Officials of the world’s largest consumer electronics maker also said Sony would launch a rival to Apple Computer Inc’s iPod digital music player next year for as little as $60.
Sony described a prototype for its PSP gaming device — due out before the end of 2004 — during a presentation to U.S. investors that reiterated plans to restore profitability at the company.
“PSP will be the Walkman of the future,” declared Ken Kutaragi, Sony’s executive deputy president and head of its gaming business, comparing a PSP prototype to Sony’s highly successful earlier generation of music players.
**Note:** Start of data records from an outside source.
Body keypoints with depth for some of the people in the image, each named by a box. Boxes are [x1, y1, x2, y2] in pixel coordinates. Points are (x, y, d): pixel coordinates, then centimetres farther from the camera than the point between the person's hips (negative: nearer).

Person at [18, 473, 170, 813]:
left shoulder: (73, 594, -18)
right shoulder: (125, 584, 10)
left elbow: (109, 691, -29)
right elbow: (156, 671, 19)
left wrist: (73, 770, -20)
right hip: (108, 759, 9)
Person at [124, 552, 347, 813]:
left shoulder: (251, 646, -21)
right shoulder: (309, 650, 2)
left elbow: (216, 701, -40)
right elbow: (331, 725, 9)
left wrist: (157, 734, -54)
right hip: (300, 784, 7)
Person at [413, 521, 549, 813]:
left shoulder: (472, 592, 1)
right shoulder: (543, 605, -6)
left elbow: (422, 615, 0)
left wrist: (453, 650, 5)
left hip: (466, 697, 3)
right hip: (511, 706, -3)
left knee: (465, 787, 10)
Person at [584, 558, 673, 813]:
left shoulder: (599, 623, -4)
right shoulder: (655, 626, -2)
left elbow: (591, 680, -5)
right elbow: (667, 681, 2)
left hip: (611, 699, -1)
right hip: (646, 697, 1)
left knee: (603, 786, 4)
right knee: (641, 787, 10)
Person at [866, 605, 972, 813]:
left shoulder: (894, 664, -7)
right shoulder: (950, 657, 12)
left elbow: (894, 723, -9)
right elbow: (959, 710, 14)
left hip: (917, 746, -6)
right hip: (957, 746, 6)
PSP is designed to rival Nintendo Co. Ltd’s Game Boy handheld game player, mobile phone maker Nokia Oyj’s N-Gage wireless gaming device and Apple’s iPod and iTunes music download service.
Sony plans to eventually add telecommunication features, Kutaragi told a news conference afterward, lending credence to speculation PSP devices would also serve as mobile phones.
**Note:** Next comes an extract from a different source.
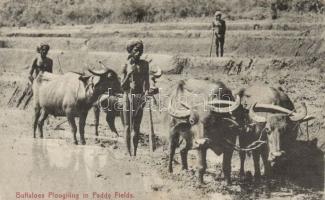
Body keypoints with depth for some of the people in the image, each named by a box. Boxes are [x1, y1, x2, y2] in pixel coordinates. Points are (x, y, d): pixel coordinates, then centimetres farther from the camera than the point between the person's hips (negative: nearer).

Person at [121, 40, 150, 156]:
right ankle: (128, 153, 4)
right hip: (128, 95, -1)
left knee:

Sony currently envisions a device that looks somewhat similar to Nokia’s recently introduced N-Gage gaming phone, but with a bigger display that makes it looks more like a handheld television.
The “concept model” showed off by Kutaragi was a one-piece device designed to be grasped in two hands, with a bright, color screen roughly 4.5 inches (11.4 cm) in diameter, he told Reuters.
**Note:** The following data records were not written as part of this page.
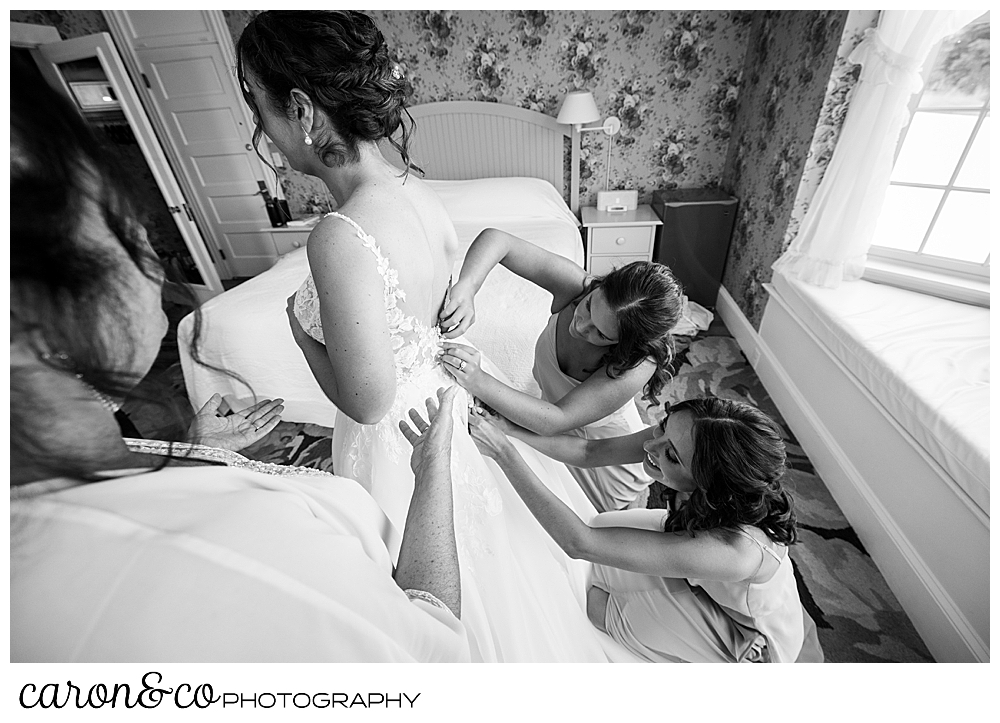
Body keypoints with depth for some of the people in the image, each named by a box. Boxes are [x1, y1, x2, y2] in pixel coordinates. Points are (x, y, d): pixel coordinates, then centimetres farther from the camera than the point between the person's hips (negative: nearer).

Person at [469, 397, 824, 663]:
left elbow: (579, 543, -47)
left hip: (750, 643, -5)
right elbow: (590, 451, -22)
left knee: (593, 600, -10)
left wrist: (503, 452, -45)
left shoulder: (734, 551, -46)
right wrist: (507, 429, -30)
“PSP will not be one kind of product,” Kutaragi said. Rather, it is a platform of related devices with the capacity to add or subtract features, he said, while stressing that final design details are not expected to be revealed until later.
While crediting Apple and its chief executive, Steve Jobs, for the success of the iPod, Sony officials said the PSP would allow consumers to watch music videos as well as listen to digital tunes.
“We are taking on iPod with our new device,” another Sony official said. “We are coming at him (Steve Jobs) on that front.”
Sony executives said that next year it will introduce versions of a rival music player to the iPod for as little as $60, a price only one-quarter or less than the $200 to $400 Apple charges for various versions of its sleek product.
Apple’s lead in innovating in the portable music sector practically invented by Sony has been highlighted as typical of the problems at the Japanese company, which last month reported a 25 percent drop in quarterly profits.